Non aveva più di nove anni.
Lunghi capelli lisci come l’oro,
nuda, molto abbronzata. Che spuntava
dal mare come la luce
dell’alba. Mi passò accanto
lasciando al suolo le sue impronte
umide. M’innamorai del suo volto, dei suoi
occhi, di quelle forme
acerbe e perfette, la sua immagine
s’impadronì della mia anima. Il suo sguardo
non aveva fondo, con la forza
di chi ignora la sofferenza, ogni gesto
esaltava la bellezza
selvaggia di un mistero animale. Guardandola
compresi che m’era stato concesso
di contemplare qualcosa di sacro.
Era un dio al quale affidarti.
Pura lode.

E adorando quella bellezza, desiderai
che nell’ora della morte
fosse lei che, uscendo
dalle acque della mia vita, venisse
come quella mattina
e prendendomi per mano
mi guidasse alla distruzione.


Traduzione di Francesco Dalessandro
José María Alvarez, El escudo de Aquiles, Ediciones del Dragón, 1987

lunedì 1 agosto 2011

Cesare Pavese

LO STEDDAZZU

L’uomo solo si leva che il mare è ancor buio
e le stelle vacillano. Un tepore di fiato
sale su dalla riva, dov’è il letto del mare,
e addolcisce il respiro. Quest’è l’ora in cui nulla
può accadere. Perfino la pipa tra i denti
pende spenta. Notturno è il sommesso sciacquìo.
L’uomo solo ha già acceso un gran fuoco di rami
e lo guarda arrossare il terreno. Anche il mare
tra non molto sarà come il fuoco, avvampante.
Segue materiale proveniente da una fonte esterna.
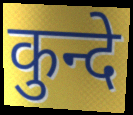
कुन्देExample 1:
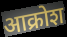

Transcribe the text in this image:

आक्रोश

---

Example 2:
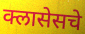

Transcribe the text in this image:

क्लासेसचे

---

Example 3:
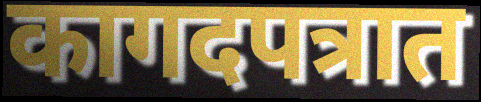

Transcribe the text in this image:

कागदपत्रात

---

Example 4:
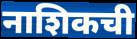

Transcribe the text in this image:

नाशिकची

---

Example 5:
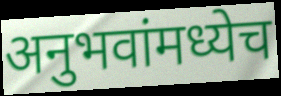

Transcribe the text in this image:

अनुभवांमध्येचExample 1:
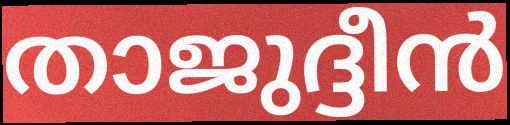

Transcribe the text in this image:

താജുദ്ദീൻ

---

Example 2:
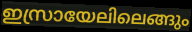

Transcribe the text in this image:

ഇസ്രായേലിലെങ്ങും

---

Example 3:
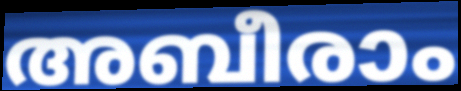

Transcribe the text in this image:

അബീരാം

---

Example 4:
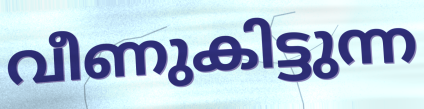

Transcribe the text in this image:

വീണുകിട്ടുന്ന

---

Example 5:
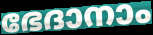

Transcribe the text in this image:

ഭേദാനാം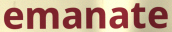
emanate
Non c’è cosa più amara che l’alba di un giorno
in cui nulla accadrà. Non c’è cosa più amara
che l’inutilità. Pende stanca nel cielo
una stella verdognola, sorpresa dall’alba.
Vede il mare ancor buio e la macchia di fuoco
a cui l’uomo, per fare qualcosa, si scalda;
vede, e cade dal sonn0 tra le fosche montagne
dov’è un letto di neve. La lentezza dell’ora
è spietata, per chi non aspetta più nulla.
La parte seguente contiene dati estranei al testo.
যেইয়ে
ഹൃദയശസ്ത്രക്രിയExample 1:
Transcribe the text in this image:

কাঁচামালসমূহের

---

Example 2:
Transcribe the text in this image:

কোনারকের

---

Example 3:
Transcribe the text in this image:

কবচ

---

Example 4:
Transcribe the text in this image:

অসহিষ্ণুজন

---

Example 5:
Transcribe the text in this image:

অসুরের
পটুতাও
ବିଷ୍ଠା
Val la pena che il sole si levi dal mare
e la lunga giornata cominci? Domani
tornerà l’alba tiepida con la diafana luce
e sarà come ieri e mai nulla accadrà.
L’uomo solo vorrebbe soltanto dormire.
Quando l’ultima stella si spegne nel cielo,
l’uomo adagio prepara la pipa e l’accende.